Mr Ferguson, a former president of the Australian Council of Trade Unions, said with demand for electricity having dropped 4.4 per cent – equivalent to 3000 megawatts or twice Yallourn’s generation output – there was intense competitive pressure on the Valley’s power stations.

“In my 20 years as a union official, I always took a negotiating approach that was mindful of the economic conditions facing employers on the other side of the table. I saw industrial action as a last resort once a genuine effort had been made to find productivity improvements,” Mr Ferguson wrote in a letter published in today’s Express.

“It is important to get the balance right; this includes employers consulting with workers regarding any changes to operations, but let’s be sensible about it: a business has a right to manage its operations to meet the interests of shareholders, as well as employees.”

Negotiations between Yallourn operator EnergyAustralia and workforce’s chief union, the Construction Forestry Mining and Energy Union, remain deadlocked after nine months of discussions, generation bans, worker walkouts and countless appearances in Fair Work Australia.

While EnergyAustralia is offering a 25 per cent pay rise over four years, the impasse has developed over the CFMEU’s demands for conditions ensuring worker security and a consult and agree clause, under which the company would be required to seek the workforce’s approval for major changes at the station.

CFMEU energy division’s Luke van der Meulen has rigorously defended the union’s approach, adding the conditions being sought in current Yallourn negotiations existed in enterprise agreements at all other Valley power stations.

“Relatively speaking, the Valley power industry has been very quiet industrially; that’s because we have clear guarantees and rights for our workers – a resolution process enshrined and agreed upon,” Mr van der Meulen said.

“Do we want industrial relations to be like they are in construction industry when every time there is a disagreement they have to walk out?”

Mr van der Meulen said without job security clauses in EnergyBrix Power Station’s agreement, workers at the ailing station would have been forced out without entitlements during a major scaling down of operations last year.

“Every single worker left that station voluntarily because of that agreement, which is how it should be,” he said.

Next Wednesday marks the beginning of a two week period during which eligible workers will vote whether to accept a counter-agreement offered by EnergyAustralia, in an attempt by the company to bypass the CFMEU and break the deadlock.

CFMEU lead negotiator Greg Hardy said yesterday he strongly believed members would vote against accepting the agreement at a member’s meeting late yesterday afternoon.
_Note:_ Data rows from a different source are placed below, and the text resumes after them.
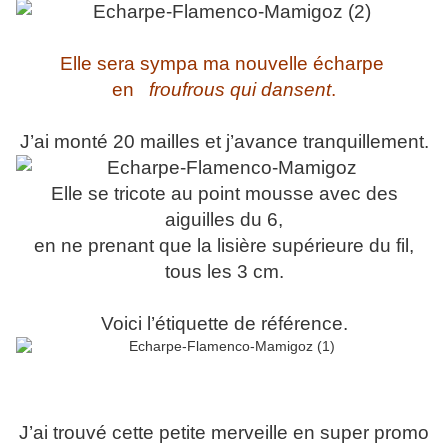
Elle sera sympa ma nouvelle écharpe
en
froufrous qui dansent
.
J’ai monté 20 mailles et j’avance tranquillement.
Elle se tricote au point mousse avec des
aiguilles du 6,
en ne prenant que la lisière supérieure du fil,
tous les 3 cm.
Voici l’étiquette de référence.
J’ai trouvé cette petite merveille en super promo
Today marks the beginning of a protection ballot voting period, in which CFMEU members will vote to action a range further forms of industrial action, which could affect power station generation, including further possible walkouts.

However Mr Hardy conceded EnergyAustralia maintained a “significant advantage” in its ability to resist industrial action.
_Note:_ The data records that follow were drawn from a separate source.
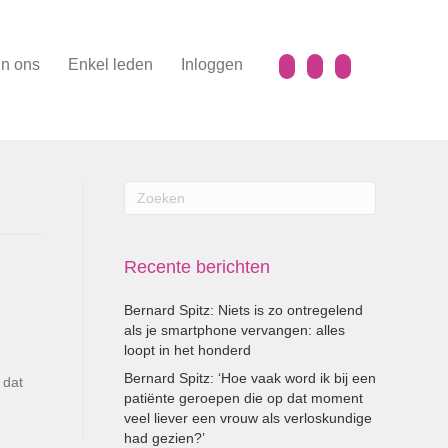
n ons
Enkel leden
Inloggen
Recente berichten
Bernard Spitz: Niets is zo ontregelend
als je smartphone vervangen: alles
loopt in het honderd
Bernard Spitz: ‘Hoe vaak word ik bij een
 dat
patiënte geroepen die op dat moment
veel liever een vrouw als verloskundige
had gezien?’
He conceded with only 120 of the 214-strong workforce covered by the EA agreement, there was enough trained operators on hand to keep the station operating during walkouts.
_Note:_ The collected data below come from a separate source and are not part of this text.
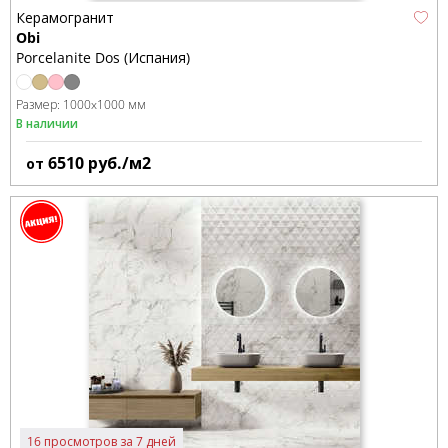
Керамогранит
Obi
Porcelanite Dos (Испания)
Размер:
1000x1000 мм
В наличии
6510
руб./м2
от
16 просмотров за 7 дней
A well-placed industry observer said after a crippling industrial dispute in 2000, which cost the then station operator Yallourn Energy close to $150 million to strip enterprise agreements of “very restrictive work practices”, EnergyAustralia would not relinquish the hard-fought gains.

“They’ve achieved what they have in 2000 and the would certainly be reluctant to go back in time after what it cost them,” the source said.

“Although it’s unclear as to whether they would be able to continue to operate the power station for longer periods of walkouts.”